O engenheiro-agrônomo Rafael Salerno alerta que as doenças causadas pelo javali podem afetar o comércio exterior e expor o rebanho brasileiro a uma crise sanitária, caso seja mantida a população do animal em vida livre. “Há casos de produtores que perderam tudo, inclusive bois e vacas premiados. A taxa de reprodução dos javalis é muito alta. O crescimento da população deles no campo é espantoso”, afirma Salerno. Ele revela que a instrução do Ibama traz segurança jurídica para o agricultor e os gestores de unidade de conservação fazerem o controle do javali. “O problema ambiental é sério”, conclui o engenheiro, que já presenciou a infestação dos bichos em Fortuna de Minas, na Região Central do estado. Os javalis também estão cruzando com porcas e os filhotes, javaporcos, também estão se proliferando. (GC)
MÉTODOS DE CONTROLE DOS JAVALIS
Os mais comuns (não precisam de autorização)
» Espera em girau ou apostadero: monta-se uma tocaia em uma plataforma suspensa ou torre próxima a uma ceva.
» Busca com binóculos: a área é percorrida a cavalo e a pessoa utiliza binóculos para observar o local.
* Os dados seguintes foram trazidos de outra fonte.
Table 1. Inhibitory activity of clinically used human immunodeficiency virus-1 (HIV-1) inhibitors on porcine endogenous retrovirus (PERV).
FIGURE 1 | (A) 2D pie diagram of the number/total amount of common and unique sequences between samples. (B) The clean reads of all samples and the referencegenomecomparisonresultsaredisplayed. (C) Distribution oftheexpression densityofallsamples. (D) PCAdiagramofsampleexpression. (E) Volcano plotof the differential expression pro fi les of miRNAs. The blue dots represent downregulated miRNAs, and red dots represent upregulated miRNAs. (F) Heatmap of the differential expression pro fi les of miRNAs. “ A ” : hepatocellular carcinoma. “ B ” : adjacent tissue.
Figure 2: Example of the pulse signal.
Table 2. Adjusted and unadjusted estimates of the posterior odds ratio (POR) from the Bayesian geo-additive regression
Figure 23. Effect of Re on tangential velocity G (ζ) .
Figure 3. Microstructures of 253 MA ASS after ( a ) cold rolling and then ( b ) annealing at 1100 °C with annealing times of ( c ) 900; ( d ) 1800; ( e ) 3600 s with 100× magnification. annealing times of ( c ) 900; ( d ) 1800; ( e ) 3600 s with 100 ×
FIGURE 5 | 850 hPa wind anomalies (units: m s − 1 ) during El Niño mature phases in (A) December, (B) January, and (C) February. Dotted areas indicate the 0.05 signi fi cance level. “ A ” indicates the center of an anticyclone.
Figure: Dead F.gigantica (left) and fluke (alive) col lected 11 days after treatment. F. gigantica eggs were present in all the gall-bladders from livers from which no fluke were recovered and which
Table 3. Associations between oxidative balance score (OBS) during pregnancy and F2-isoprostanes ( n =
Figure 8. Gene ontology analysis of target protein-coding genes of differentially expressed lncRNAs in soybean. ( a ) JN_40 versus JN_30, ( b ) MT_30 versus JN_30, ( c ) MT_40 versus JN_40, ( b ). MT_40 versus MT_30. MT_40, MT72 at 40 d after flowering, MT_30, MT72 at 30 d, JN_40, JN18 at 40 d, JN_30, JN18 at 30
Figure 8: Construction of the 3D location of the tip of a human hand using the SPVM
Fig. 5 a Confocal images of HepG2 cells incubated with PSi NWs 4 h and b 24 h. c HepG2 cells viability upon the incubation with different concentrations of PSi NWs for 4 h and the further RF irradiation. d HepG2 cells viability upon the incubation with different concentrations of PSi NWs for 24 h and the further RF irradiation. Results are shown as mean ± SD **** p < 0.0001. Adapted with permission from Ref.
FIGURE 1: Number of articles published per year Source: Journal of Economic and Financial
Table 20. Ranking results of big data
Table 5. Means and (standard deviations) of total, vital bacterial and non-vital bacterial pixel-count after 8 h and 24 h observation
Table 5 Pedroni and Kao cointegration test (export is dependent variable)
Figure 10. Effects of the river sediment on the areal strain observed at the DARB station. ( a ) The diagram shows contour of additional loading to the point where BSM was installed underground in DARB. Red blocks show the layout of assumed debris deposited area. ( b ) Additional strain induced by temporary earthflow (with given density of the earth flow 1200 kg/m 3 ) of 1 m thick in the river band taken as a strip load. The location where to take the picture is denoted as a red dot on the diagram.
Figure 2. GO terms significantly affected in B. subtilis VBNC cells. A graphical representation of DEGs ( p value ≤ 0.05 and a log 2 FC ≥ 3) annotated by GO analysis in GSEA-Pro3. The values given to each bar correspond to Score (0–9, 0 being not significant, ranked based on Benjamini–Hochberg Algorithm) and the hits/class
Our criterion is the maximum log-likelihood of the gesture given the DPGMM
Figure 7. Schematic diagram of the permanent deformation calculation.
» Perseguição a cavalo com cães: cães são treinados e cada um tem uma função.
» Aproximação: o animal é localizado, a pessoa se aproxima e surpreende o animal.
» Espera: é realizada a partir de um local alto estrategicamente colocado a longa distância dos pontos de alimentação ou passagem costumeiros dos animais.
» Encontro: é composta de um caçador e vários batedores. O caçador se posiciona próximo a trilhas onde a caça passa regularmente e os batedores vasculham e cercam a área fazendo com que o javali se desloque em direção ao caçador.
Métodos que precisariam de autorização
» Armadilha com cevas: armadilha com cerca com acesso liberado e com ceva (milho, abóbora, mandioca etc.). Depois de visitas frequentes, a armadilha é acionada. As armadilhas podem ser tipo gaiola, funil, labirinto etc.
» Armadilhas com porcas no cio: a armadilha contém uma porca induzida ao cio que deve ficar isolada em uma jaula de ferro. Geralmente, as armadilhas só permitem a entrada dos animais e pode ser tipo funil, labirinto etc.
» Substância química: não é permitida a utilização de veneno, de acordo com o artigo 10 da Lei 5.197, de 3 de janeiro de 1967. Outras substâncias poderão ser avaliadas.
» Captura, marcação, soltura e rastreamento: o método consiste em capturar o animal, principalmente fêmeas, por meio de armadilha ou dardo com anestésico, marcar com rádio/GPS colar e soltar. Posteriormente, esse animal é rastreado, todo o bando é localizado e pode ser abatido, aumentando a eficiência.
» Batida: a modalidade mais usada para caçar animais de forma geral no mundo, embora não seja a mais usada para javalis no Brasil. Várias pessoas se posicionam em linha por algum trilho ou estrada interna ou em volta de determinada área, nas partes mais altas do terreno com vistas para cursos d”água, vales, passagens frequentadas. O javali é acuado por matilhas de cães treinados e os atiradores abatem os animais.